The new infrastructure will reduce the terrifying “stuck-in-the-middle” phenomena on the bustling avenue, said neighbors who lobbied for the roadway redesign.

“If it saves just one life, it’s worth it,” said Joan Botti neighbor and member of Community Board 7, which supports the project.

Neighborhood activists like Botti have long pushed for safety enhancements on Fourth Avenue, where roughly half of drivers speed during the day — and at least 88 people have been killed or seriously injured from its start in Downtown to its terminus in Bay Ridge over the past six years, according to transportation statistics.

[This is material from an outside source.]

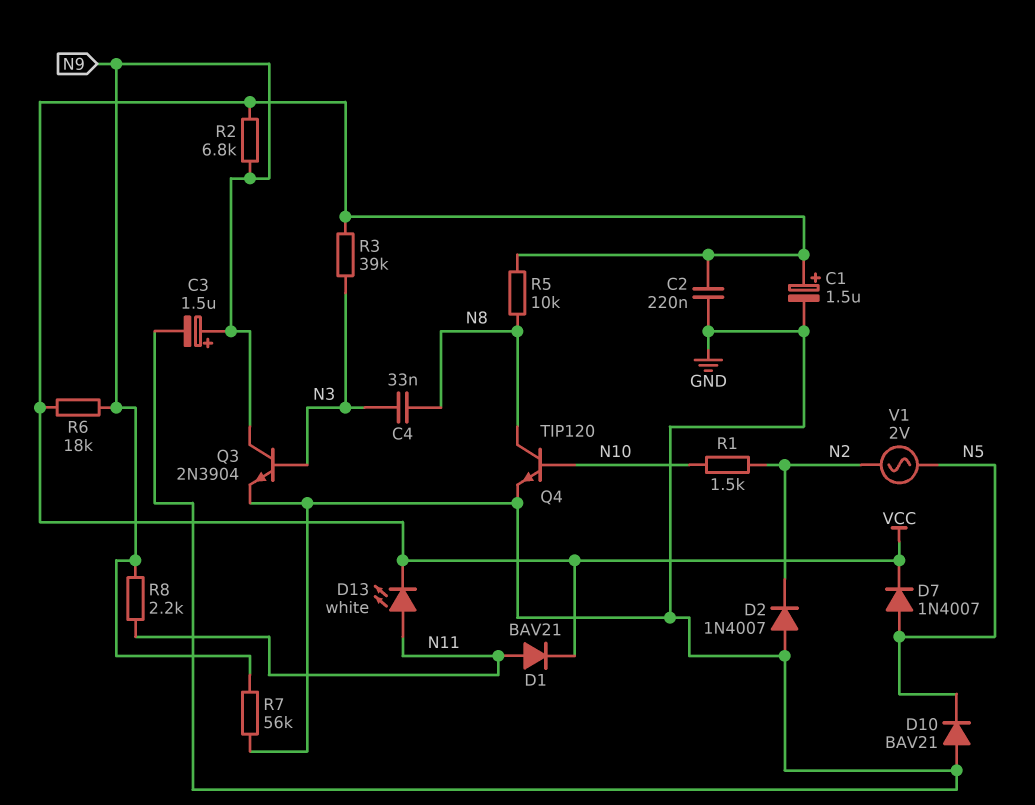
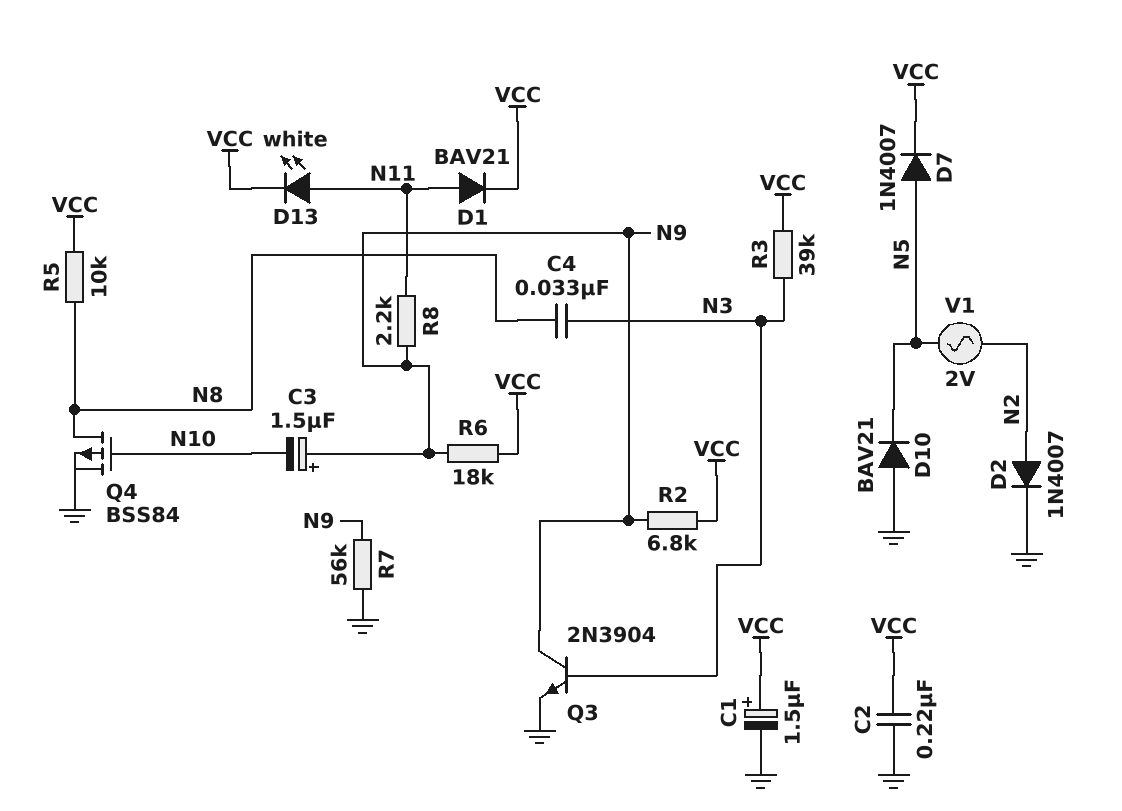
C3: 1.5uF (plus N9, minus GND) -> 1.5uF (plus N9, minus N10)
D2: diode 1N4007 (A GND, K N2) -> diode 1N4007 (A N2, K GND)
Q4: NPN TIP120 (B N10, C N8, E GND) -> PMOS BSS84 (G N10, D N8, S GND)
R1: 1.5k (N2, N10) -> none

That’s especially troublesome, residents say, because numerous of schools are located along the strip between 15th and 39th streets, including PS 124 in Park Slope, and PS 24 and PS 172 in Greenwood Heights.

The Department of Transportation will now use paint and street posts to widen 52 medians by up to eight feet on the two-mile stretch of Fourth Avenue. The agency also intends to expand curb-side lanes and left-turn lanes without removing any lanes of automotive traffic — a plan the city hopes will result in a safer street.

“It will enhance safety for everyone who walks or drives along this road and especially for the hundreds of students who go to school along the corridor,” said Department of Transportation spokesman Nicholas Mosquera.

This isn’t the only part of Fourth Avenue that’s going to get a pedestrian-friendly makeover — the city is trying to convert the car-heavy thoroughfare into a friendlier street with wider medians and street foliage all the way to Bay Ridge.